From an integrative medicine perspective, this study was not chosen in an attempt to promote hypnotics in hypertensive patients with insomnia. Rather, the study was reviewed to draw attention to the importance of sleep in patients with comorbid conditions such as hypertension. Sleep disorders are highly prevalent in the United States, with an estimated 30-40% of the population experiencing inadequate sleep.5 Unfortunately, primary care providers routinely forget to screen for sleep disorders when conducting a health history.6 Before sleep disorders can be addressed, they must first be identified.

In addition to raising awareness, hopefully, this study will spur new research regarding integrative treatments for sleep disorders among hypertensive patients. The current body of literature supporting integrative approaches for improving blood pressure through sleep enhancement generally is lacking.

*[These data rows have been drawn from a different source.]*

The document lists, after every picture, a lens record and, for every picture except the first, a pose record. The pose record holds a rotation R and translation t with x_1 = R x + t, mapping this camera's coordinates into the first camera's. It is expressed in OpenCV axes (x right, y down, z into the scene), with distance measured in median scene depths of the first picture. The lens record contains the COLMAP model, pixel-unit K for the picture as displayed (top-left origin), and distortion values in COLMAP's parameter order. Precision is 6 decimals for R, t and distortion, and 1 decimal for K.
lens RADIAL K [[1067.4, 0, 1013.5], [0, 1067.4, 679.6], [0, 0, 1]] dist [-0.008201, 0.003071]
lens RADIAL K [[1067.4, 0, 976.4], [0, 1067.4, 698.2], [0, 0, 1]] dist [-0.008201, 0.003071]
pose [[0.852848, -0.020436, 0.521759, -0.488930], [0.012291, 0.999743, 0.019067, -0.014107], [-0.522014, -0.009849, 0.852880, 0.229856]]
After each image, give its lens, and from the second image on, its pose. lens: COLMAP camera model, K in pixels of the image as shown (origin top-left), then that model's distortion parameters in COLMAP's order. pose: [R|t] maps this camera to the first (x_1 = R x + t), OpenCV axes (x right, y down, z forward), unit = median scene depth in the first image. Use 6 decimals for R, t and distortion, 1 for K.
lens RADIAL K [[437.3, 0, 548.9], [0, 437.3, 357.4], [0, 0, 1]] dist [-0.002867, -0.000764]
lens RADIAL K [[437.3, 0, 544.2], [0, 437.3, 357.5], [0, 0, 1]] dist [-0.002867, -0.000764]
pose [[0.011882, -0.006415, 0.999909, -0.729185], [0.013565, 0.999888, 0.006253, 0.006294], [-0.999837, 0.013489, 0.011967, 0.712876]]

One study evaluating prolonged-release melatonin failed to note improvements in blood pressure compared to placebo.7 On the other hand, another small study implementing twice-daily acupressure for four weeks found significant improvements in PSQI scores as well as systolic and diastolic blood pressure.8 Additional research demonstrating a connection between integrative treatment modalities and concurrent improvements in sleep and blood pressure are needed.

Until additional research emerges, practitioners should continue to screen for sleep disorders and review strategies to promote adequate sleep. Safe and effective sleep hygiene recommendations should start with enhancing the sleep environment to ensure the bedroom is cool, quiet, and dark. Encourage patients to reduce excessive “mind noise” through a meditative or journaling practice before bed. Recommend eliminating disrupters of the body’s natural circadian rhythm, such as television and/or computers, within the hour before bedtime. These strategies may or may not improve blood pressure as a result of improved sleep, but they certainly will help disordered sleep patterns in a non-habit forming manner. Ultimately, the Li et al study should not be viewed as a nod for benzodiazepines use; rather, it should generate a renewed focus on integrative sleep modalities.